●アンジェス(株):2021/08/08 05:49
【日本経済新聞】電子版
新型コロナワクチン3回目接種検討
変異型警戒、一部費用徴収案も
厚生労働省は2回の新型コロナウイルスワクチン接種を終えている人に対し、2022年に3回目の接種を検討する。
時間の経過とともに低下する免疫を高める効果を狙う。感染力の強い変異型ウイルスへの警戒が強まっているためだ。

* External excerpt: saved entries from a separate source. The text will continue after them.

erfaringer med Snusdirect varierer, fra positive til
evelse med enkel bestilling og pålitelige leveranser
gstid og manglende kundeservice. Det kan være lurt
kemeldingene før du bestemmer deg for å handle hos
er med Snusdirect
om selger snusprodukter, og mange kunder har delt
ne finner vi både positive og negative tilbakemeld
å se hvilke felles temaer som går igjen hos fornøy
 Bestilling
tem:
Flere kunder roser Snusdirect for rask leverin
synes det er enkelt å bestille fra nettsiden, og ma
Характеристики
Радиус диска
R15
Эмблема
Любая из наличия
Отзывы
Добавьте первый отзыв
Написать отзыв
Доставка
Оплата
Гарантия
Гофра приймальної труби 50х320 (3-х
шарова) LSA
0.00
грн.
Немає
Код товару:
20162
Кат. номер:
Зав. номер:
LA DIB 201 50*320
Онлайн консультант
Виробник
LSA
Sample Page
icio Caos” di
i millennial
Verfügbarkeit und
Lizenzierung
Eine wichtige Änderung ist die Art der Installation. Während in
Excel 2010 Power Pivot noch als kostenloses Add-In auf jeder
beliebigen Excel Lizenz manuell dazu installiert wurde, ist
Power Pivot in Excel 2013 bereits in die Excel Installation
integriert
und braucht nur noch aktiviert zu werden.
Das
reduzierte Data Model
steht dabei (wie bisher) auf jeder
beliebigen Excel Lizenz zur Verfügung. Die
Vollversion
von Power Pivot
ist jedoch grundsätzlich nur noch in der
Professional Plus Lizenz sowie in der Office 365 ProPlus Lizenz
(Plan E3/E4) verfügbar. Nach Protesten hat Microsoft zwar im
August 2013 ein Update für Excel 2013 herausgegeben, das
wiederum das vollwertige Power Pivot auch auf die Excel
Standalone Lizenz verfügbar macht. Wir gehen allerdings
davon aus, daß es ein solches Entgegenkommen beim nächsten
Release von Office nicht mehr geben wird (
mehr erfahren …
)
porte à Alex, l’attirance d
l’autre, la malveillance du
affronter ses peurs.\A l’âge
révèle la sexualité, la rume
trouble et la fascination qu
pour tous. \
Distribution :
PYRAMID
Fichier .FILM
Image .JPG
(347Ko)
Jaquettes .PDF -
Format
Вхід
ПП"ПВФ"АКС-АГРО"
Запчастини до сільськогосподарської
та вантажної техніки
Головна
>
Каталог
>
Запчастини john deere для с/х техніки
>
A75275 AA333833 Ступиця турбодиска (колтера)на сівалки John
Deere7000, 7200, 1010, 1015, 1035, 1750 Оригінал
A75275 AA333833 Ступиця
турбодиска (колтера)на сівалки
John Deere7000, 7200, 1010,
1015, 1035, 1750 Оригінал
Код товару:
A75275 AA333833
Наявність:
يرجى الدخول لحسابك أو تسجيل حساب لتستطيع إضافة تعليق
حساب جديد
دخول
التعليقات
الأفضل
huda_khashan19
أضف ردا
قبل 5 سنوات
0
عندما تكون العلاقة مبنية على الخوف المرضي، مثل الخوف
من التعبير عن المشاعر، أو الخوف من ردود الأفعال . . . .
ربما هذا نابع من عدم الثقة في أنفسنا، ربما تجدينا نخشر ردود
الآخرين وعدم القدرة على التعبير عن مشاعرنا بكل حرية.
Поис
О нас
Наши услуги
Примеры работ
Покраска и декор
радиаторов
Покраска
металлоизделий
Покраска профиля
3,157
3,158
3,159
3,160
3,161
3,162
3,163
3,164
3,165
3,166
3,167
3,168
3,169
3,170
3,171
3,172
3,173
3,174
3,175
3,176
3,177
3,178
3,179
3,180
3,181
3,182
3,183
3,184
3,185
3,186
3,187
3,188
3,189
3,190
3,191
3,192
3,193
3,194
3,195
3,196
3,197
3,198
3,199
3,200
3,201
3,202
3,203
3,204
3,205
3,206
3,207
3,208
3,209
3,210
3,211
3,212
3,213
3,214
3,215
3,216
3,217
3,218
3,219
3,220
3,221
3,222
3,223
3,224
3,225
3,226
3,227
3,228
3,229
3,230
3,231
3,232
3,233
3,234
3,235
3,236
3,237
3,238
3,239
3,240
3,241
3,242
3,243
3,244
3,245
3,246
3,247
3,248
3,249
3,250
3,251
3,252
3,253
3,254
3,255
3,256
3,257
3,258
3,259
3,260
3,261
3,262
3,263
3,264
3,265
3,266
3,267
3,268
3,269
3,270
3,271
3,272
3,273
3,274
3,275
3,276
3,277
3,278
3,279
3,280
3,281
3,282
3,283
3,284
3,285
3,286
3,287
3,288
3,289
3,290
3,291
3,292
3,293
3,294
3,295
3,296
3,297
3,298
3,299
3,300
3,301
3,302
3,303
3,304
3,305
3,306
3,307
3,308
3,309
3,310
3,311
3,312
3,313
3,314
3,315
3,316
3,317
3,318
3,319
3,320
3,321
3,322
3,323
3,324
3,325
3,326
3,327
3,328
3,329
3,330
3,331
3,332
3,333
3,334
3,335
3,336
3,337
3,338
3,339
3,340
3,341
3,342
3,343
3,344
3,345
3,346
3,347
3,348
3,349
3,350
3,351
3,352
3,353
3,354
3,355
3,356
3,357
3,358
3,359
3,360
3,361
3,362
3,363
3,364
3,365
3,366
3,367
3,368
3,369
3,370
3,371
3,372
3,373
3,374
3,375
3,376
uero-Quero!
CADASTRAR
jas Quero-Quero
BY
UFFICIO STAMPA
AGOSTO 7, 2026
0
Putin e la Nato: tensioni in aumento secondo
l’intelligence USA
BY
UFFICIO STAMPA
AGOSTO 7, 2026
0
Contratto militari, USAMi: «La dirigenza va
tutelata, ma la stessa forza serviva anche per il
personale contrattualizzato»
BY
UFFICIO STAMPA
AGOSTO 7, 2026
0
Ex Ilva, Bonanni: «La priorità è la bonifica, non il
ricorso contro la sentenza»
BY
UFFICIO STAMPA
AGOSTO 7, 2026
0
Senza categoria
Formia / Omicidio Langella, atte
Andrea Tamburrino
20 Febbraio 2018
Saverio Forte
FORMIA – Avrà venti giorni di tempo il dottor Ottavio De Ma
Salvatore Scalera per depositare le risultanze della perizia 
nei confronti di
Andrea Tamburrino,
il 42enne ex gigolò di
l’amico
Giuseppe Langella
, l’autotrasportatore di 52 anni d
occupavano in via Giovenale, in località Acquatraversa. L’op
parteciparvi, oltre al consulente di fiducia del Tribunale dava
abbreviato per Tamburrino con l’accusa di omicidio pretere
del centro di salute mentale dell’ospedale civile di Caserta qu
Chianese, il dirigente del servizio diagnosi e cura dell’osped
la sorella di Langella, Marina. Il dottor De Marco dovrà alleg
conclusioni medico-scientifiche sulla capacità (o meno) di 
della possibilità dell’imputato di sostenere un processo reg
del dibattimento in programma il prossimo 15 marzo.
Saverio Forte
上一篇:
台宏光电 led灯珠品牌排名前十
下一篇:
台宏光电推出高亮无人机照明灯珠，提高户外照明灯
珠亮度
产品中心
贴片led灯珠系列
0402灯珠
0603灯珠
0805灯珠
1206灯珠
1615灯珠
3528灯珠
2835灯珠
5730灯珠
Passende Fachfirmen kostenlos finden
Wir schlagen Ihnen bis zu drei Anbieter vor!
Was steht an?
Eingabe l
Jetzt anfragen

政府の新型コロナ対策分科会の尾身茂会長は「海外の文献などを分析すると、(ワクチンによる)免疫の持続期間が数カ月後くらいに減少し、また感染することがある」と指摘し接種していても安心はできない。米欧で2回の接種が完了した割合が5割以上の国でも感染が再拡大するケースが出ており、対策が求められている。
ワクチンが確保できたとしてどう取り扱うか。現在のワクチンの接種は、まん延を防ぐため緊急の必要がある「臨時接種」の特例で、国が費用を全て負担している。2回目までのワクチン購入費は7000億円を超え、関係費の総額としては2兆円弱にのぼるとみられる。
ワクチンが変異型ウイルスにも一定程度の有効性を持つ状況が変わらなければ、22年以降は平時のまん延予防にあたる「定期接種」に移行する想定だ。はしか(麻疹)のワクチンなどと同じ扱いで、低所得者以外から一部の費用を徴収できるようになる。一方、いまのワクチンが効かない変異型ウイルスが広がった場合はまた新しいワクチンが必要で、「臨時接種」の延長が選択肢になる。利用者の自己負担はない。
そのため必要な公費は接種の実施方法によって左右される。変異型ウイルスの感染状況や外国の事例などを踏まえ、秋以降の感染状況を見極めないと方法は決められない。厚労省は22年度予算の概算要求ではコロナワクチンについては金額を示さない「事項要求」とする方向だ。